***** 文档正文

Day4 | Part2

约 243 个字 101 行代码 3 张图片 预计阅读时间 2 分钟

24. 两两交换链表中的节点

两两交换其中相邻的节点，并返回交换后链表的头节点

如图所示:

JavaC++

class Solution {
    public ListNode swapPairs(ListNode head) {
        if(head == null || head.next == null) return head;
        ListNode dummy = new ListNode(-1);
        dummy.next = head;
        ListNode prev = dummy, curr = head;
        while(curr != null && curr.next != null) {
            prev.next = curr.next;
            curr.next = prev.next.next;
            prev.next.next = curr;
            prev = curr; curr = curr.next;
        }
        head = dummy.next;
        return head;
    }
}

ListNode* swapPairs(ListNode* head) {
    if (!head || !head->next) return head;
    ListNode* dummy = new ListNode(0);
    dummy->next = head;
    ListNode* prev = dummy, * curr = head;
    while(curr && curr->next) {
        prev->next = curr->next; // step1
        curr->next = prev->next->next; // step2
        prev->next->next = curr; // step3

        prev = curr;
        curr = curr->next;
    }
    head = dummy->next;
    delete dummy;
    return head;
}

19.删除链表的倒数第N个节点

双指针，fast先移动n步，然后fast和low同时走，fast到结尾，此时slow指向要删除节点的前一个

JavaC++

class Solution {
    public ListNode removeNthFromEnd(ListNode head, int n) {
        ListNode f = head, s = head;
        for(int i = 0; i < n; i ++) f = f.next;
        if(f == null) return head.next;
        while(f.next != null)  {
            f = f.next; s = s.next;
        }
        s.next = s.next.next;
        return head;
    }
}

ListNode* removeNthFromEnd(ListNode* head, int n) {
    ListNode* fast = head, *slow = head;
    for (int i = 0; i < n; i ++) fast = fast->next;
    if(!fast) return head->next;
    while(fast->next) fast = fast->next, slow = slow->next;
    slow->next = slow->next->next;
    return head; 
}

160.链表相交

很巧妙的方法: 一个从A走，一个从B走，谁先走到空，再绕到另一个开头走

• 定会相交的起始节点碰面（即\(a + c + b = b + c + a\)）

JavaC++

public class Solution {
    public ListNode getIntersectionNode(ListNode headA, ListNode headB) {
    ListNode p = headA, q = headB;
    while(p != q) {
            p = p != null ? p.next : headB;
            q = q != null ? q.next : headA;
        }
        return p;
    }
}

ListNode *getIntersectionNode(ListNode *headA, ListNode *headB) {
    ListNode*p = headA, *q = headB;
    while(p != q) {
        p = p ? p->next : headB; 
        q = q ? q->next : headA;
    }
    return p;
}

142.环形链表II

Q: 如何判断有环？ 判断出了如何找环的入口?

**********
***** 数据部分

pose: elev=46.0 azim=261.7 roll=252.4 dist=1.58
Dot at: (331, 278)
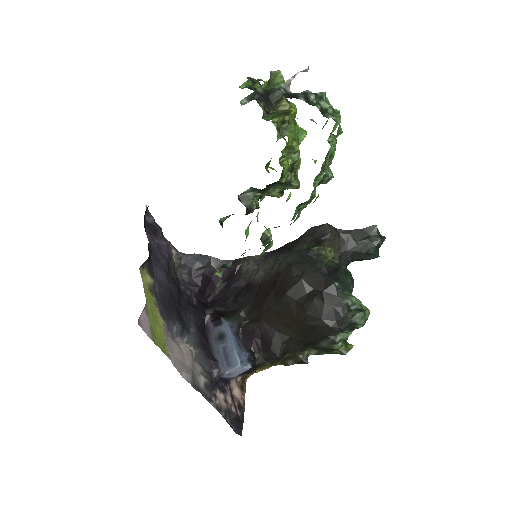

**********

题目 1.
请照抄链表题解中从“ListNode *getIntersectionNode(ListNode *headA, ListNode”开始、到“Q: 如何判断有环？ 判断出了如何找环的入口?”结束的这一段。
题目 2.
在链表题解里，删除链表倒数第N个节点时，fast指针要先移动多少步？

解答 1.
ListNode *getIntersectionNode(ListNode *headA, ListNode *headB) {
    ListNode*p = headA, *q = headB;
    while(p != q) {
        p = p ? p->next : headB; 
        q = q ? q->next : headA;
    }
    return p;
}

142.环形链表II

Q: 如何判断有环？ 判断出了如何找环的入口?

解答 2.
n步。